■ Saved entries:
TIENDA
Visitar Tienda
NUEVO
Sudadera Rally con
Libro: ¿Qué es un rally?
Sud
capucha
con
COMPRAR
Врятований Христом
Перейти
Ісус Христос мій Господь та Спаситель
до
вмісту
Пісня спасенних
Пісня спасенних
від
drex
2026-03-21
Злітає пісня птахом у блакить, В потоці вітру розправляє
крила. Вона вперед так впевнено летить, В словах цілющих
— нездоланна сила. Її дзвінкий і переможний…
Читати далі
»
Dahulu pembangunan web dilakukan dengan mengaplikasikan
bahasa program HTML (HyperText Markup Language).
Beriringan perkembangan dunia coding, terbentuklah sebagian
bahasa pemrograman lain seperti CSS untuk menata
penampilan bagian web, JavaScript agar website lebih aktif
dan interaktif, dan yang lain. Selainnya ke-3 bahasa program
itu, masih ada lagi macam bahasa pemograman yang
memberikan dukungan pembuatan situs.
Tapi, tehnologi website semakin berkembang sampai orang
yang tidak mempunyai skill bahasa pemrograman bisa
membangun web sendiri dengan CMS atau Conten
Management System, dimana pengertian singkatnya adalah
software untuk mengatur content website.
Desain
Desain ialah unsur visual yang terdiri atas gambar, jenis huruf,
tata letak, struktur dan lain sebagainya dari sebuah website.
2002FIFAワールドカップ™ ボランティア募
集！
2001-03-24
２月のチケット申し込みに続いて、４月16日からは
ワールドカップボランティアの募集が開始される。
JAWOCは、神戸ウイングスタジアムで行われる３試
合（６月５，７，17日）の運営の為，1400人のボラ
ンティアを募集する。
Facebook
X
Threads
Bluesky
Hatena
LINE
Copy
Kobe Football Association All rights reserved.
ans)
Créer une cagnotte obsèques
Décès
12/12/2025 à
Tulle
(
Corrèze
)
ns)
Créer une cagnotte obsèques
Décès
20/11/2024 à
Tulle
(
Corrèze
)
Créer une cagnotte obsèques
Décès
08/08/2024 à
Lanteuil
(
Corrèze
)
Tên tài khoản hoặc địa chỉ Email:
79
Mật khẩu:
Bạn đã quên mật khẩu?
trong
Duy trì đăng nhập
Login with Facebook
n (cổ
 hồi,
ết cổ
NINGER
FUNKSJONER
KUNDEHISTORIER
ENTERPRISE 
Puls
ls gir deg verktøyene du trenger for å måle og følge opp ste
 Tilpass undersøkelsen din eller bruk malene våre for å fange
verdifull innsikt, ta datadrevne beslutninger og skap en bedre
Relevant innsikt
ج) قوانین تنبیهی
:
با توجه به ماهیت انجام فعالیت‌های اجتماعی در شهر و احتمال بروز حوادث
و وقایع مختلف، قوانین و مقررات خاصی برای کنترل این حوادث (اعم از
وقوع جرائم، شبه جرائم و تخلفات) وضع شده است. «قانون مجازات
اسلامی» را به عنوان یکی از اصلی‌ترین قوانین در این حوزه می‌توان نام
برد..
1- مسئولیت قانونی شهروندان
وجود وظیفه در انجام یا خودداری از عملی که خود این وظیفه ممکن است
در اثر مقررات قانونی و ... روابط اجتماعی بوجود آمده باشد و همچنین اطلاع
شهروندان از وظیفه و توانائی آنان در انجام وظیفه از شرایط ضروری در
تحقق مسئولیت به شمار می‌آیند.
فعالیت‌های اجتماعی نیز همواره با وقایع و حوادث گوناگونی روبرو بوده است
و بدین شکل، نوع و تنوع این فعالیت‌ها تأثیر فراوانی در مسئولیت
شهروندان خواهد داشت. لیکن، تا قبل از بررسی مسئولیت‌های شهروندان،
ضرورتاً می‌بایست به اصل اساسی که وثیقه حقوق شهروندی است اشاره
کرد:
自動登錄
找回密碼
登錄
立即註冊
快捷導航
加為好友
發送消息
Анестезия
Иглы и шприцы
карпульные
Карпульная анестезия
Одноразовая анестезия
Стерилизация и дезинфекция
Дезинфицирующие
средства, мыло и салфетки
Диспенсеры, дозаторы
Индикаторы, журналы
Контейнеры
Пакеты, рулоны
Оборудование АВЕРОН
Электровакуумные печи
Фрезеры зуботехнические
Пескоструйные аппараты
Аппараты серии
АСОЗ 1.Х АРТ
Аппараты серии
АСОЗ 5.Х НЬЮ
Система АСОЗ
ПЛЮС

■ BRIEF: Turn the lines above into a Markdown table with two columns, "No." and "Line." Number each row and leave out any blank lines.

■ ANSWER FOR THIS EXERCISE:
| No. | Line |
|---|---|
| 1 | TIENDA |
| 2 | Visitar Tienda |
| 3 | NUEVO |
| 4 | Sudadera Rally con |
| 5 | Libro: ¿Qué es un rally? |
| 6 | Sud |
| 7 | capucha |
| 8 | con |
| 9 | COMPRAR |
| 10 | Врятований Христом |
| 11 | Перейти |
| 12 | Ісус Христос мій Господь та Спаситель |
| 13 | до |
| 14 | вмісту |
| 15 | Пісня спасенних |
| 16 | Пісня спасенних |
| 17 | від |
| 18 | drex |
| 19 | 2026-03-21 |
| 20 | Злітає пісня птахом у блакить, В потоці вітру розправляє |
| 21 | крила. Вона вперед так впевнено летить, В словах цілющих |
| 22 | — нездоланна сила. Її дзвінкий і переможний… |
| 23 | Читати далі |
| 24 | » |
| 25 | Dahulu pembangunan web dilakukan dengan mengaplikasikan |
| 26 | bahasa program HTML (HyperText Markup Language). |
| 27 | Beriringan perkembangan dunia coding, terbentuklah sebagian |
| 28 | bahasa pemrograman lain seperti CSS untuk menata |
| 29 | penampilan bagian web, JavaScript agar website lebih aktif |
| 30 | dan interaktif, dan yang lain. Selainnya ke-3 bahasa program |
| 31 | itu, masih ada lagi macam bahasa pemograman yang |
| 32 | memberikan dukungan pembuatan situs. |
| 33 | Tapi, tehnologi website semakin berkembang sampai orang |
| 34 | yang tidak mempunyai skill bahasa pemrograman bisa |
| 35 | membangun web sendiri dengan CMS atau Conten |
| 36 | Management System, dimana pengertian singkatnya adalah |
| 37 | software untuk mengatur content website. |
| 38 | Desain |
| 39 | Desain ialah unsur visual yang terdiri atas gambar, jenis huruf, |
| 40 | tata letak, struktur dan lain sebagainya dari sebuah website. |
| 41 | 2002FIFAワールドカップ™ ボランティア募 |
| 42 | 集！ |
| 43 | 2001-03-24 |
| 44 | ２月のチケット申し込みに続いて、４月16日からは |
| 45 | ワールドカップボランティアの募集が開始される。 |
| 46 | JAWOCは、神戸ウイングスタジアムで行われる３試 |
| 47 | 合（６月５，７，17日）の運営の為，1400人のボラ |
| 48 | ンティアを募集する。 |
| 49 | Facebook |
| 50 | X |
| 51 | Threads |
| 52 | Bluesky |
| 53 | Hatena |
| 54 | LINE |
| 55 | Copy |
| 56 | Kobe Football Association All rights reserved. |
| 57 | ans) |
| 58 | Créer une cagnotte obsèques |
| 59 | Décès |
| 60 | 12/12/2025 à |
| 61 | Tulle |
| 62 | ( |
| 63 | Corrèze |
| 64 | ) |
| 65 | ns) |
| 66 | Créer une cagnotte obsèques |
| 67 | Décès |
| 68 | 20/11/2024 à |
| 69 | Tulle |
| 70 | ( |
| 71 | Corrèze |
| 72 | ) |
| 73 | Créer une cagnotte obsèques |
| 74 | Décès |
| 75 | 08/08/2024 à |
| 76 | Lanteuil |
| 77 | ( |
| 78 | Corrèze |
| 79 | ) |
| 80 | Tên tài khoản hoặc địa chỉ Email: |
| 81 | 79 |
| 82 | Mật khẩu: |
| 83 | Bạn đã quên mật khẩu? |
| 84 | trong |
| 85 | Duy trì đăng nhập |
| 86 | Login with Facebook |
| 87 | n (cổ |
| 88 |  hồi, |
| 89 | ết cổ |
| 90 | NINGER |
| 91 | FUNKSJONER |
| 92 | KUNDEHISTORIER |
| 93 | ENTERPRISE  |
| 94 | Puls |
| 95 | ls gir deg verktøyene du trenger for å måle og følge opp ste |
| 96 |  Tilpass undersøkelsen din eller bruk malene våre for å fange |
| 97 | verdifull innsikt, ta datadrevne beslutninger og skap en bedre |
| 98 | Relevant innsikt |
| 99 | ج) قوانین تنبیهی |
| 100 | : |
| 101 | با توجه به ماهیت انجام فعالیت‌های اجتماعی در شهر و احتمال بروز حوادث |
| 102 | و وقایع مختلف، قوانین و مقررات خاصی برای کنترل این حوادث (اعم از |
| 103 | وقوع جرائم، شبه جرائم و تخلفات) وضع شده است. «قانون مجازات |
| 104 | اسلامی» را به عنوان یکی از اصلی‌ترین قوانین در این حوزه می‌توان نام |
| 105 | برد.. |
| 106 | 1- مسئولیت قانونی شهروندان |
| 107 | وجود وظیفه در انجام یا خودداری از عملی که خود این وظیفه ممکن است |
| 108 | در اثر مقررات قانونی و ... روابط اجتماعی بوجود آمده باشد و همچنین اطلاع |
| 109 | شهروندان از وظیفه و توانائی آنان در انجام وظیفه از شرایط ضروری در |
| 110 | تحقق مسئولیت به شمار می‌آیند. |
| 111 | فعالیت‌های اجتماعی نیز همواره با وقایع و حوادث گوناگونی روبرو بوده است |
| 112 | و بدین شکل، نوع و تنوع این فعالیت‌ها تأثیر فراوانی در مسئولیت |
| 113 | شهروندان خواهد داشت. لیکن، تا قبل از بررسی مسئولیت‌های شهروندان، |
| 114 | ضرورتاً می‌بایست به اصل اساسی که وثیقه حقوق شهروندی است اشاره |
| 115 | کرد: |
| 116 | 自動登錄 |
| 117 | 找回密碼 |
| 118 | 登錄 |
| 119 | 立即註冊 |
| 120 | 快捷導航 |
| 121 | 加為好友 |
| 122 | 發送消息 |
| 123 | Анестезия |
| 124 | Иглы и шприцы |
| 125 | карпульные |
| 126 | Карпульная анестезия |
| 127 | Одноразовая анестезия |
| 128 | Стерилизация и дезинфекция |
| 129 | Дезинфицирующие |
| 130 | средства, мыло и салфетки |
| 131 | Диспенсеры, дозаторы |
| 132 | Индикаторы, журналы |
| 133 | Контейнеры |
| 134 | Пакеты, рулоны |
| 135 | Оборудование АВЕРОН |
| 136 | Электровакуумные печи |
| 137 | Фрезеры зуботехнические |
| 138 | Пескоструйные аппараты |
| 139 | Аппараты серии |
| 140 | АСОЗ 1.Х АРТ |
| 141 | Аппараты серии |
| 142 | АСОЗ 5.Х НЬЮ |
| 143 | Система АСОЗ |
| 144 | ПЛЮС |